I'm going to take you on a rather amusing journey, back to the past. Do any of you recall the day Joe Dumars traded away Chauncey "Big Shot" Billups for Allen " I'm Selfish" Iverson?
If you do, then as of now you are doing well on my journey.
Outrage, shock, disgust, were the array of words used to describe this deal that shocked the NBA.
Initially, I was saddened by the fact that our own Chauncey, the man who helped revive the Pistons, was now no longer a Piston. However, as many have argued about this topic, I realized in the long term, this deal was only going to benefit us.
Indeed the Nuggets were one of NBA’s hottest teams, and in the playoffs many believed they would in fact defeat the Lakers. I was worried they were going to. I love Chauncey to death, but seeing him play in the Finals would have made my perception of the trade change dramatically.
However, all I have to say is, “Thank You Chauncey!” You showed me again, after Game Six, why we traded you. Mr. Big Shot was no more.
Allow me to drag you further back into the past. Just last year, when we were playing the Celtics, Billups was playing well. Don’t get me wrong, he was making the right passes, playing solid defense, but he wasn’t scoring.
He never stood up and fought hard.
In a sense, the entire Pistons' team no longer had that fire or drive to succeed. Then one game, Rodney Stuckey appeared out of nowhere. Shocked, amazed, impressed. Those would be the words I was hearing. He could drive into the lane with force, he made the right passes, could shoot well...but most importantly, he had that passion.
You need passion in this game. Complacency is not an option. In my eyes, Billups and the entire team were becoming complacent. In turn, Billups was gone.
After we kept seeing the same results year after year, Joe D got frustrated by our performances and made a trade. We ended up losing in the first round, but we have a lot of money to invest into younger, more dedicated players.

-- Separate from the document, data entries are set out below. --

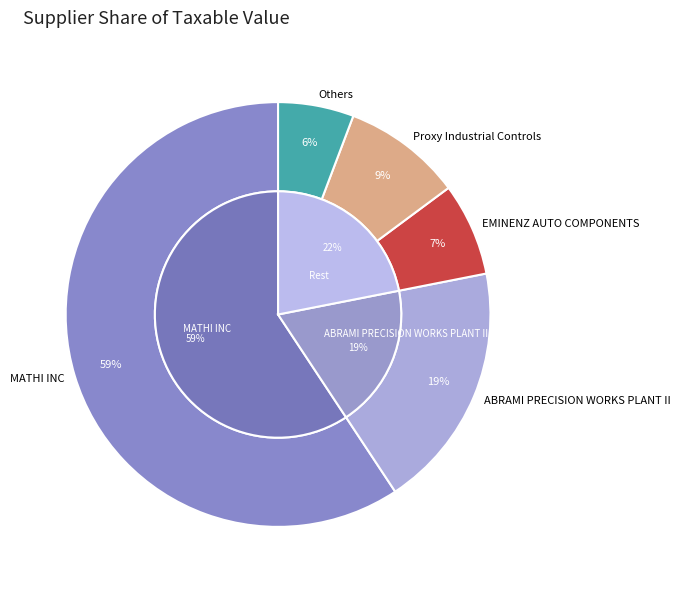

Which slice is the largest?

MATHI INC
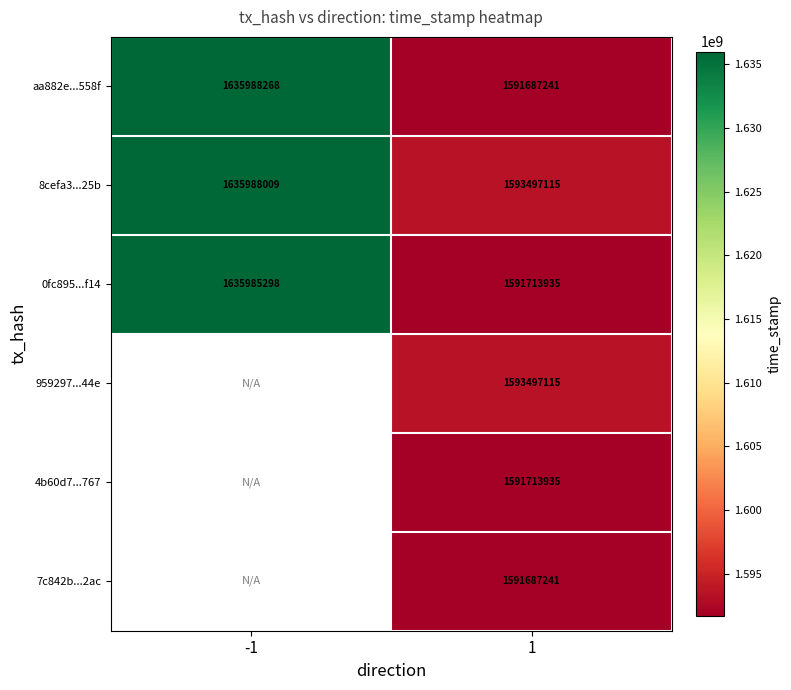

What is the spread (max minus min) of values at 1?

1809874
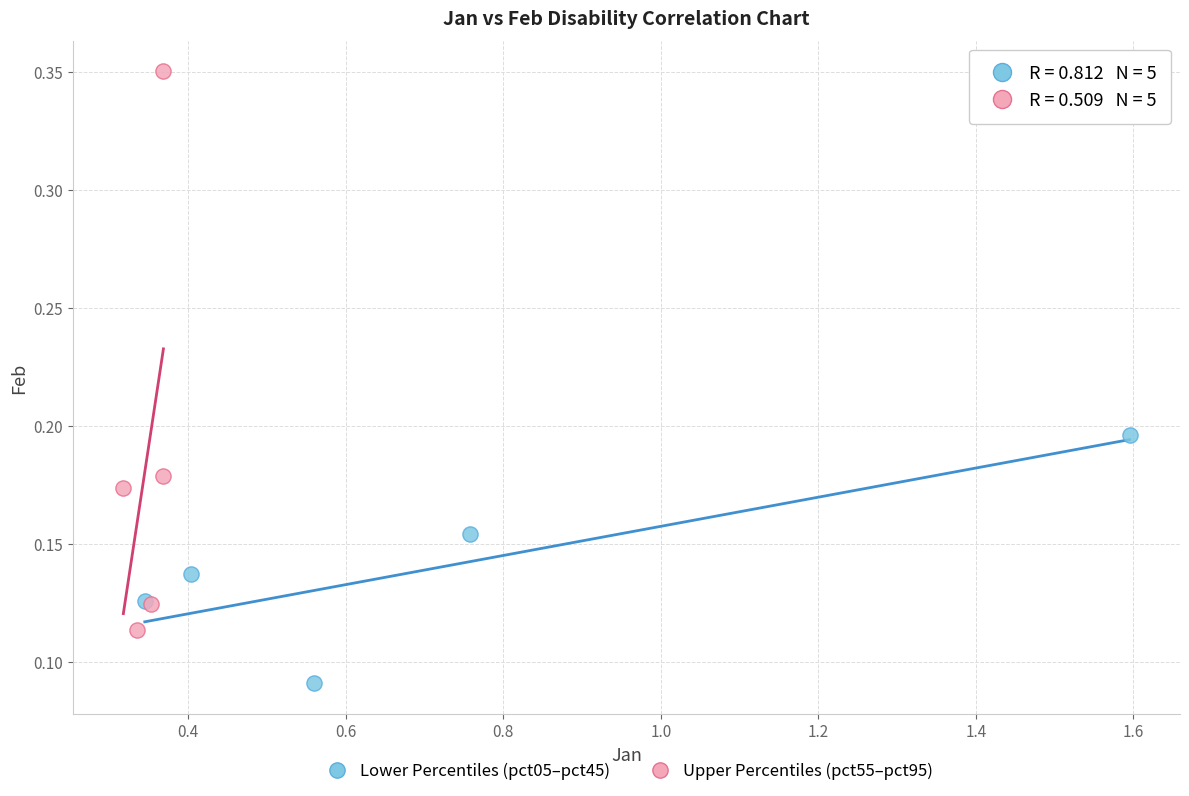

Which series has the largest Y range (max minus min)?

Upper Percentiles (pct55–pct95)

Now If I can kindly ask you to check back into reality, we witnessed yesterday the typical Chauncey Billups we had seen for a while now. To put it bluntly, Billups was a no show.
In the most important games, he seems to hibernate, and well, vanish. That’s the Chauncey Billups we traded, and that’s the Chauncey Billups Denver received. He had his assists as always, but not the points.
I do believe Billups has gained back that desire to win, and maybe in the next years to come he will in fact return to the finals. Sadly, as much I hate to admit it, he lost his passion in Detroit after experiencing winning season after winning season.
Times have changed, and if I could only take you on a journey to the future, we would all be able to analyze this deal and see who came out the winner.
If Detroit wants to succeed again, we must make the right trades and draft picks.